+++ 本文
米医療ソフトウエアのベラダイムは医療文書を構造化データに転換する独自の大規模言語モデル(LLM)を開発している米サイエンスIOを買収した=サイエンスIOのサイトから
日本経済新聞社は、スタートアップ企業やそれに投資するベンチャーキャピタルなどの動向を調査・分析する米CBインサイツ(ニューヨーク)と業務提携しています。同社の発行するスタートアップ企業やテクノロジーに関するリポートを日本語に翻訳し、日経電子版に週2回掲載しています。

医療テックのユニコーン(企業価値10億ドル以上の未上場企業)の米コミュア(Commure)は7月、AIを活用して診察時の医師と患者の会話から医療文書を作成する米オーグメディクス(Augmedix)を1億3900万ドルで買収すると発表した。

コミュアは2023年10月にも、AIを活用して医療業務を効率化する米アセラス(Athelas)を買収した。アセラスは収益サイクル管理(RCM)と書類の自動作成サービスを提供しており、コミュアは今回のオーグメディクスの買収でAI機能をさらに強化した。

この2つの取引は、医療・ヘルスケア部門のAI企業買収ブームを反映している。

実際、24年1〜7月のデジタルヘルス分野のM&Aのうち、AIプラットフォームは49%を占めた。医療提供者向けの業務効率化システム、臨床試験(治験)、女性の健康などの分野に及んでいる。

AIプラットフォーム、デジタルヘルスM&Aの半数近く占める(24年1〜7月のデジタルヘルスのM&A活動)

AIスタートアップは業務効率を劇的に改善する可能性があるため、医療・ヘルスケア企業にとって魅力的な買収対象になっている。医療業務は旧態依然としており、手作業が多い。

デジタルヘルス分野のAI企業の買収で24年に勢いを増している3つの主な分野は、以下の通りだ。

・医療文書の作成

・治験

・リプロダクティブ・ヘルス(性と生殖に関する健康)と妊産婦の健康

以下ではこの3つの分野を掘り下げ、最近買収されたAI企業を紹介する。

注:今回の分析ではデジタルヘルス企業の出資比率引き上げによる買収も対象に含めた。未完了の買収と未上場企業のエグジット(資金回収)は除いた。

医療文書の作成

医療・ヘルスケア部門は生成AIと大規模言語モデル(LLM)機能の強化を戦略的に重視している。各社は医療提供者や保険会社の事務や臨床の業務の効率化を目指し、LLMの専門知識を持つAIスタートアップを重要な買収対象にしている。
++++++
+++ 提供資料
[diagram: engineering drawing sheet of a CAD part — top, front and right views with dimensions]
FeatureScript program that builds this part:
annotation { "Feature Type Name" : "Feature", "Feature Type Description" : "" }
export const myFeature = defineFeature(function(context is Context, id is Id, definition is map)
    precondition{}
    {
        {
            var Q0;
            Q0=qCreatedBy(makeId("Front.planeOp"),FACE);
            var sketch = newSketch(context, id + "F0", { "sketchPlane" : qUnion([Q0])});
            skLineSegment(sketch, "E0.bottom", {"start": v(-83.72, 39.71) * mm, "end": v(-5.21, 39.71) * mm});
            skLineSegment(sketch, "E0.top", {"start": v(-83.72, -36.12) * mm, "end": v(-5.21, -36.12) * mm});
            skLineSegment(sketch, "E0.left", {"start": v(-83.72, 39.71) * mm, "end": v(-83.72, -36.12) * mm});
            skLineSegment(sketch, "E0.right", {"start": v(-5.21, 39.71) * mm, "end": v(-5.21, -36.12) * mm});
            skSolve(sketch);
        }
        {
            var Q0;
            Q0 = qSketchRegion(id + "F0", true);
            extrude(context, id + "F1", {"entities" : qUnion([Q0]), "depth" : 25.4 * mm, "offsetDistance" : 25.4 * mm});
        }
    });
++++++
__作業内容__
本文の「デジタルヘルス分野のAI企業」から「ジット(資金回収)は除いた。」までの部分を、一字も変えずに書き写すこと。 ここでの作業に行は使わない。

__結果__
デジタルヘルス分野のAI企業の買収で24年に勢いを増している3つの主な分野は、以下の通りだ。

・医療文書の作成

・治験

・リプロダクティブ・ヘルス(性と生殖に関する健康)と妊産婦の健康

以下ではこの3つの分野を掘り下げ、最近買収されたAI企業を紹介する。

注:今回の分析ではデジタルヘルス企業の出資比率引き上げによる買収も対象に含めた。未完了の買収と未上場企業のエグジット(資金回収)は除いた。